A: Let $G$ be a split reductive group over a field $k$. Let $T\subset B$ a maximal split torus contained in a Borel. Denote by $X_*(T)$ the group of cocharacters of $T$. To every $\mu\in X_*(T)$ there is associated an element $t^\mu\in G(k((t)))$. Let $Gr_\mu$ be the reduced closure of the $G(k[[t]])$-orbit of $t^\mu\cdot e_0$ in $Gr$, where $e_0$ denotes the base point of $Gr$. In this case the image of the closed subvariety $Gr_\mu\times\{e\}\subset Gr\times G/B$ in the affine flag variety $Fl$ as $\epsilon\to 0$ was first determined by X. Zhu in his paper "On the coherence conjecture of Pappas and Rapoport", Theorem 3.8: 
http://arxiv.org/pdf/1012.5979v3.pdf
Let me sketch his result. Let $I$ be the preimage of the Borel $B$ under the reduction map $G(k[[t]])\to G$, $t\mapsto 0$. For every $\mu\in X_*(T)$, let $Fl_\mu$ be the reduced closure of the $I$-orbit of $t^\mu\cdot e_0$ in $Fl$. Then Zhu shows that the image of $Gr_\mu\times\{e\}$ in $Fl$ is the union of the $Fl_\lambda$, where $\lambda$ runs over all translates of $\mu$ under the finite Weyl group acting on $X_*(T)$. 
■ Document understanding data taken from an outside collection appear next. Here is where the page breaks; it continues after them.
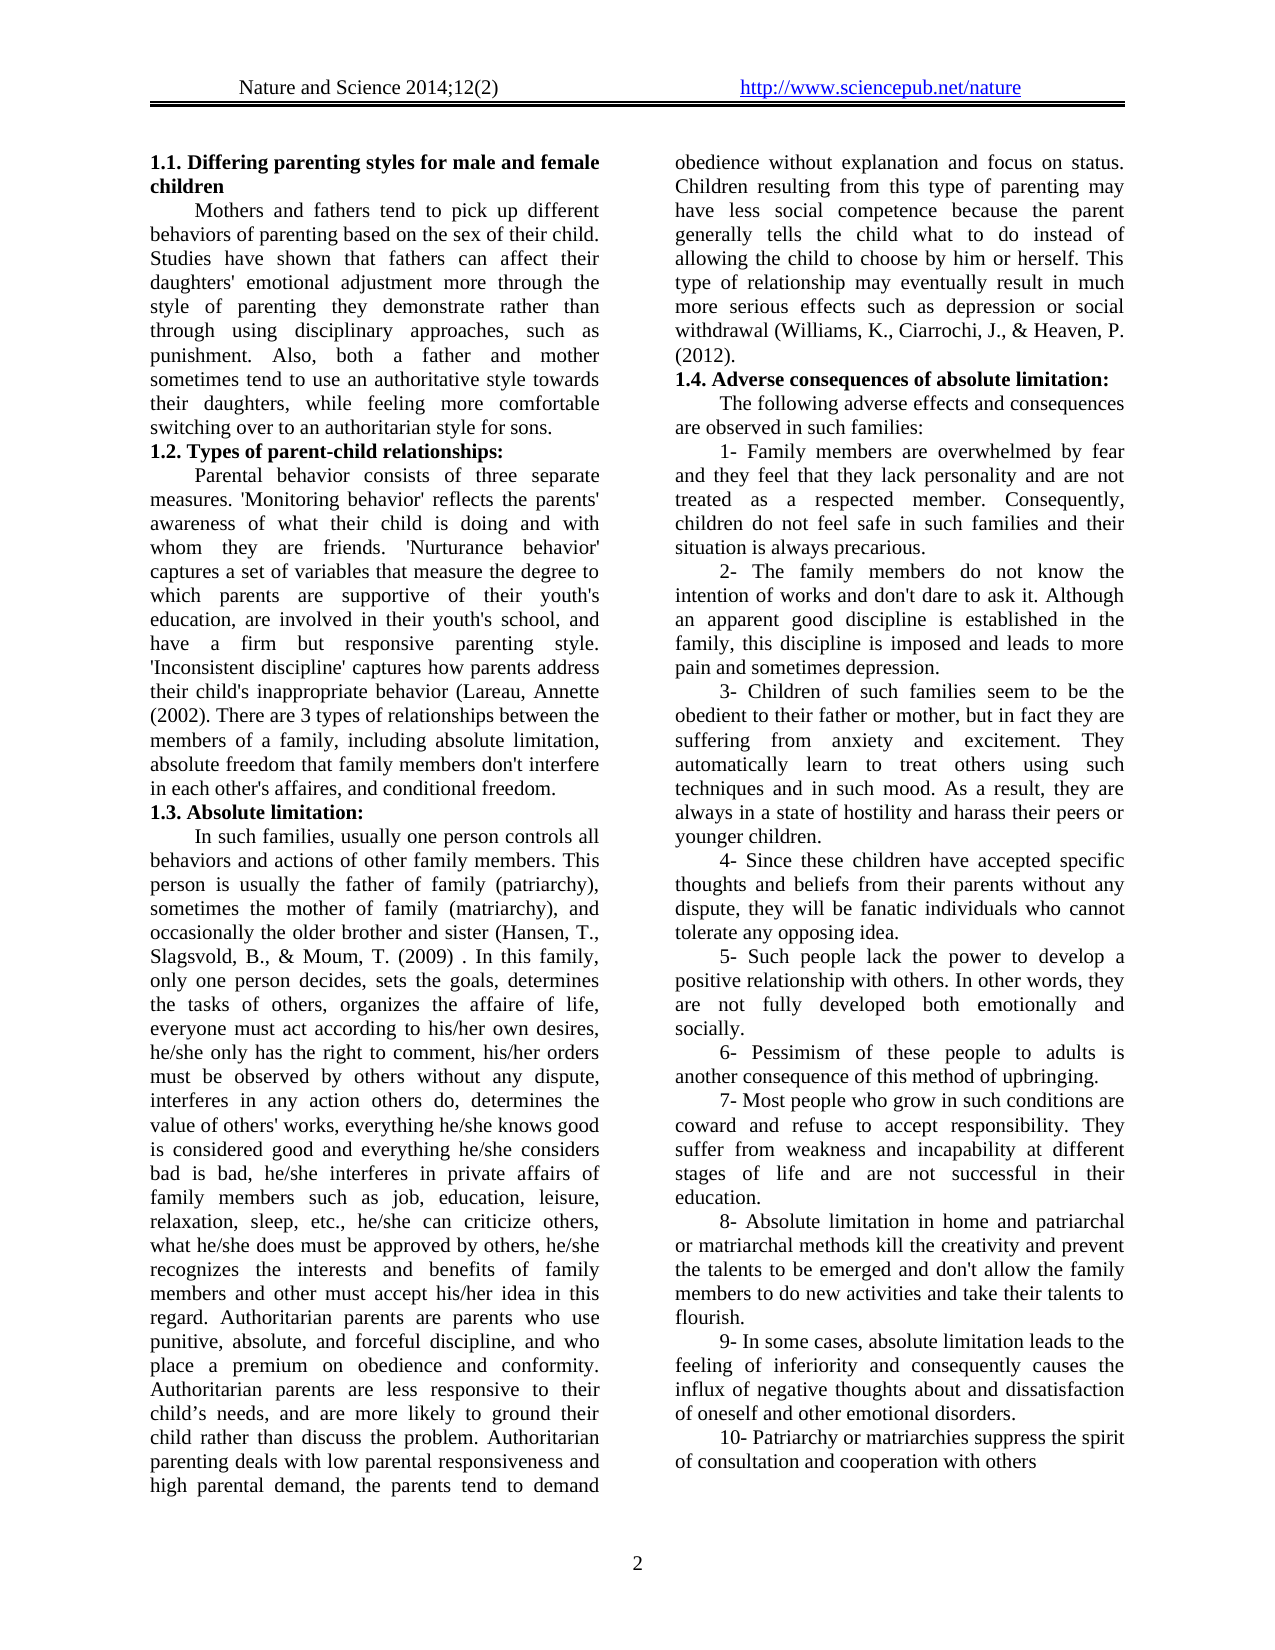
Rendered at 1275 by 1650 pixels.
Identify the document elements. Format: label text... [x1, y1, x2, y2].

text In such families, usually one person controls all behaviors and actions of other family members. This person is usually the father of family (patriarchy), sometimes the mother of family (matriarchy), and occasionally the older brother and sister (Hansen, T., Slagsvold, B., & Moum, T. (2009) . In this family, only one person decides, sets the goals, determines the tasks of others, organizes the affaire of life, everyone must act according to his/her own desires, he/she only has the right to comment, his/her orders must be observed by others without any dispute, interferes in any action others do, determines the value of others' works, everything he/she knows good is considered good and everything he/she considers bad is bad, he/she interferes in private affairs of family members such as job, education, leisure, relaxation, sleep, etc., he/she can criticize others, what he/she does must be approved by others, he/she recognizes the interests and benefits of family members and other must accept his/her idea in this regard. Authoritarian parents are parents who use punitive, absolute, and forceful discipline, and who place a premium on obedience and conformity. Authoritarian parents are less responsive to their child’s needs, and are more likely to ground their child rather than discuss the problem. Authoritarian parenting deals with low parental responsiveness and high parental demand, the parents tend to demand obedience without explanation and focus on status. Children resulting from this type of parenting may have less social competence because the parent generally tells the child what to do instead of allowing the child to choose by him or herself. This type of relationship may eventually result in much more serious effects such as depression or social withdrawal (Williams, K., Ciarrochi, J., & Heaven, P. (2012). [675, 150, 1125, 367]
text In such families, usually one person controls all behaviors and actions of other family members. This person is usually the father of family (patriarchy), sometimes the mother of family (matriarchy), and occasionally the older brother and sister (Hansen, T., Slagsvold, B., & Moum, T. (2009) . In this family, only one person decides, sets the goals, determines the tasks of others, organizes the affaire of life, everyone must act according to his/her own desires, he/she only has the right to comment, his/her orders must be observed by others without any dispute, interferes in any action others do, determines the value of others' works, everything he/she knows good is considered good and everything he/she considers bad is bad, he/she interferes in private affairs of family members such as job, education, leisure, relaxation, sleep, etc., he/she can criticize others, what he/she does must be approved by others, he/she recognizes the interests and benefits of family members and other must accept his/her idea in this regard. Authoritarian parents are parents who use punitive, absolute, and forceful discipline, and who place a premium on obedience and conformity. Authoritarian parents are less responsive to their child’s needs, and are more likely to ground their child rather than discuss the problem. Authoritarian parenting deals with low parental responsiveness and high parental demand, the parents tend to demand obedience without explanation and focus on status. Children resulting from this type of parenting may have less social competence because the parent generally tells the child what to do instead of allowing the child to choose by him or herself. This type of relationship may eventually result in much more serious effects such as depression or social withdrawal (Williams, K., Ciarrochi, J., & Heaven, P. (2012). [150, 824, 600, 1497]
text 1.4. Adverse consequences of absolute limitation: [675, 367, 1125, 391]
text 1.3. Absolute limitation: [150, 800, 600, 824]
text 1.2. Types of parent-child relationships: [150, 439, 600, 463]
text 2- The family members do not know the intention of works and don't dare to ask it. Although an apparent good discipline is established in the family, this discipline is imposed and leads to more pain and sometimes depression. [675, 559, 1125, 679]
text 4- Since these children have accepted specific thoughts and beliefs from their parents without any dispute, they will be fanatic individuals who cannot tolerate any opposing idea. [675, 848, 1125, 944]
text Mothers and fathers tend to pick up different behaviors of parenting based on the sex of their child. Studies have shown that fathers can affect their daughters' emotional adjustment more through the style of parenting they demonstrate rather than through using disciplinary approaches, such as punishment. Also, both a father and mother sometimes tend to use an authoritative style towards their daughters, while feeling more comfortable switching over to an authoritarian style for sons. [150, 198, 600, 439]
text The following adverse effects and consequences are observed in such families: [675, 391, 1125, 439]
text 1.1. Differing parenting styles for male and female children [150, 150, 600, 198]
text 9- In some cases, absolute limitation leads to the feeling of inferiority and consequently causes the influx of negative thoughts about and dissatisfaction of oneself and other emotional disorders. [675, 1329, 1125, 1425]
text 8- Absolute limitation in home and patriarchal or matriarchal methods kill the creativity and prevent the talents to be emerged and don't allow the family members to do new activities and take their talents to flourish. [675, 1209, 1125, 1329]
text 1- Family members are overwhelmed by fear and they feel that they lack personality and are not treated as a respected member. Consequently, children do not feel safe in such families and their situation is always precarious. [675, 439, 1125, 559]
text Parental behavior consists of three separate measures. 'Monitoring behavior' reflects the parents' awareness of what their child is doing and with whom they are friends. 'Nurturance behavior' captures a set of variables that measure the degree to which parents are supportive of their youth's education, are involved in their youth's school, and have a firm but responsive parenting style. 'Inconsistent discipline' captures how parents address their child's inappropriate behavior (Lareau, Annette (2002). There are 3 types of relationships between the members of a family, including absolute limitation, absolute freedom that family members don't interfere in each other's affaires, and conditional freedom. [150, 463, 600, 800]
text 10- Patriarchy or matriarchies suppress the spirit of consultation and cooperation with others [675, 1425, 1125, 1473]
text 6- Pessimism of these people to adults is another consequence of this method of upbringing. [675, 1040, 1125, 1088]
text 7- Most people who grow in such conditions are coward and refuse to accept responsibility. They suffer from weakness and incapability at different stages of life and are not successful in their education. [675, 1088, 1125, 1209]
text 3- Children of such families seem to be the obedient to their father or mother, but in fact they are suffering from anxiety and excitement. They automatically learn to treat others using such techniques and in such mood. As a result, they are always in a state of hostility and harass their peers or younger children. [675, 679, 1125, 848]
text 5- Such people lack the power to develop a positive relationship with others. In other words, they are not fully developed both emotionally and socially. [675, 944, 1125, 1040]
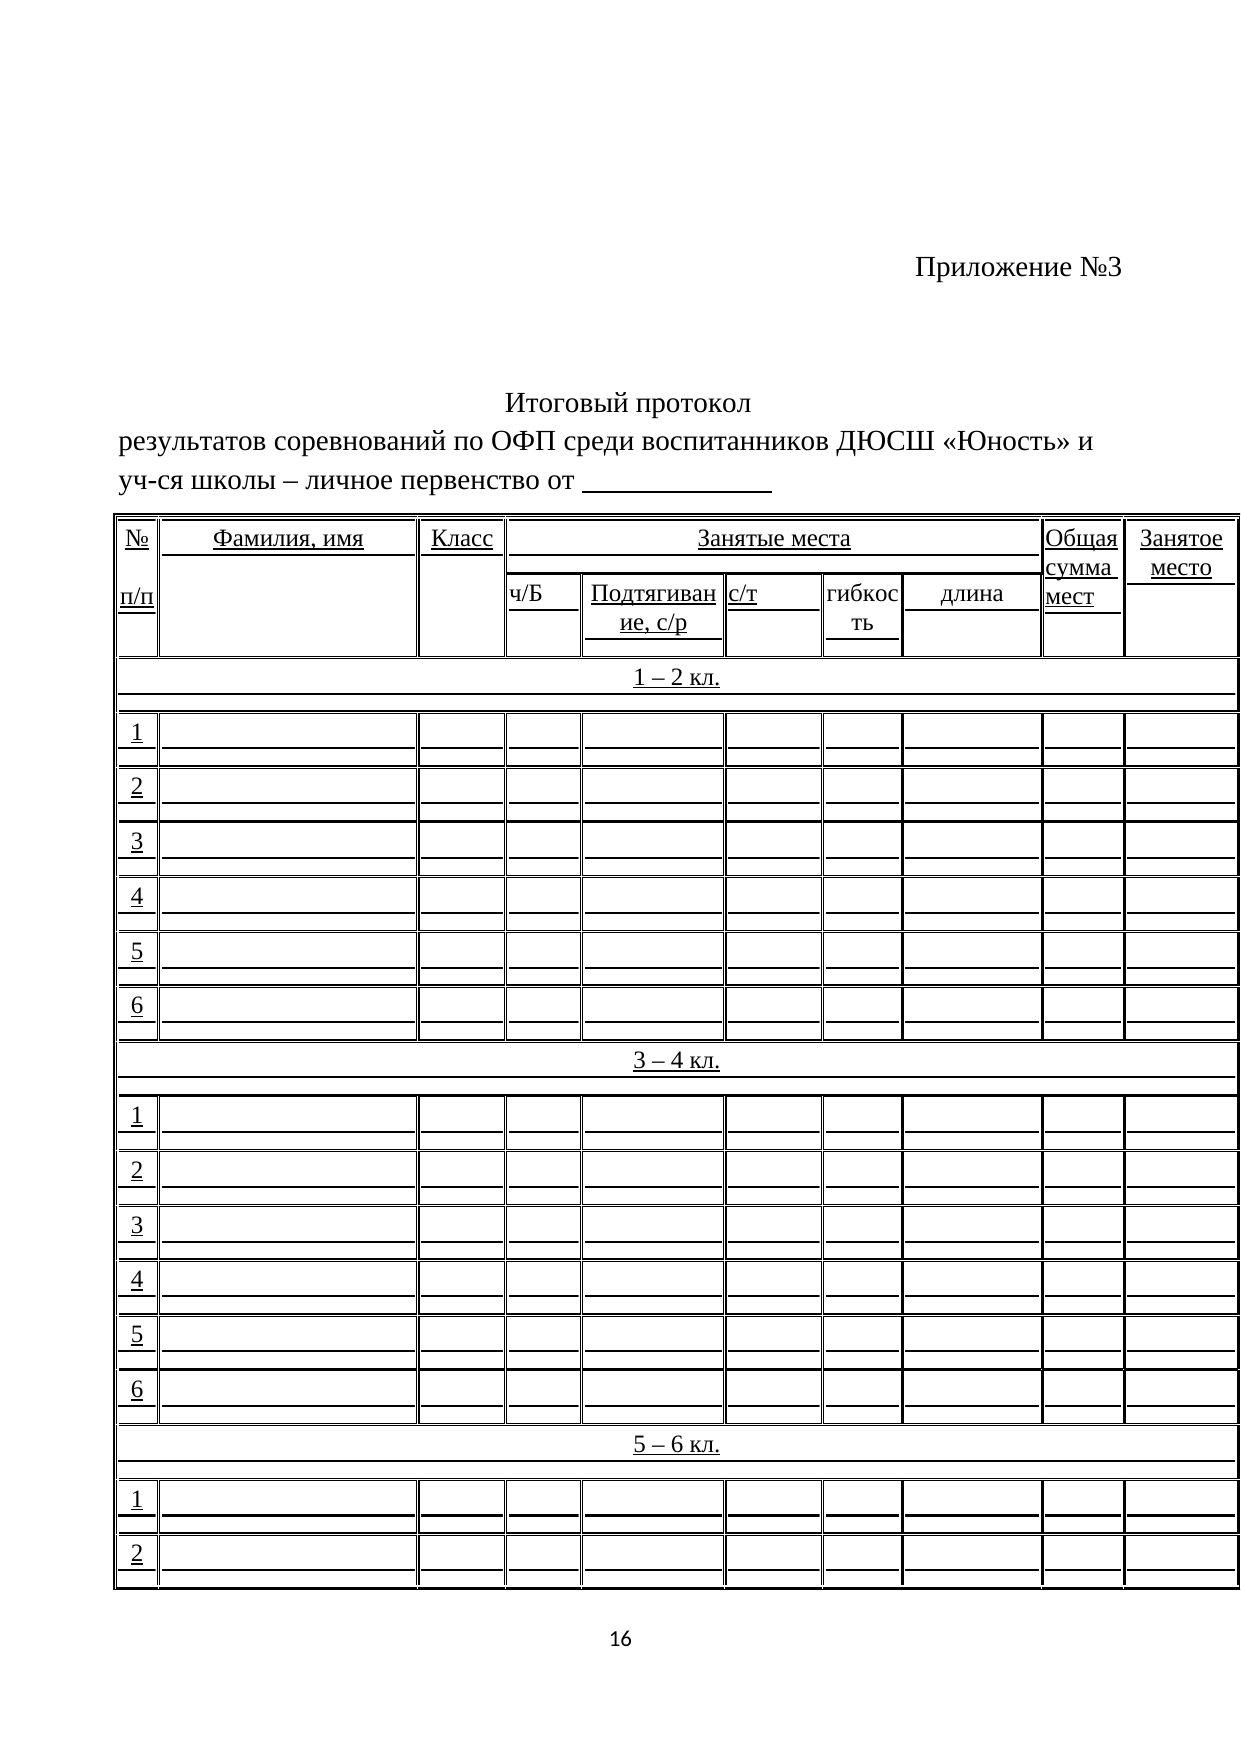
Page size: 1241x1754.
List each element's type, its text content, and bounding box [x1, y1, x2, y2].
In the case $G=Gl_n$, $B$ the upper triangular Borel and $T$ the diagonal torus, we have $X_*(T)=\mathbb{Z}^n$ and the finite Weyl group is just the symmetric group on $n$ elements acting on $\mathbb{Z}^n$ by permuting the coordinates. 
Note that Zhu's family $Fl_{\mathbb{A}^1}$ slightly differs from Gaitsgory's family: there is not extra $G/B$-factor. In fact his results work for more general reductive groups and use the theory of Bruhat-Tits group schemes.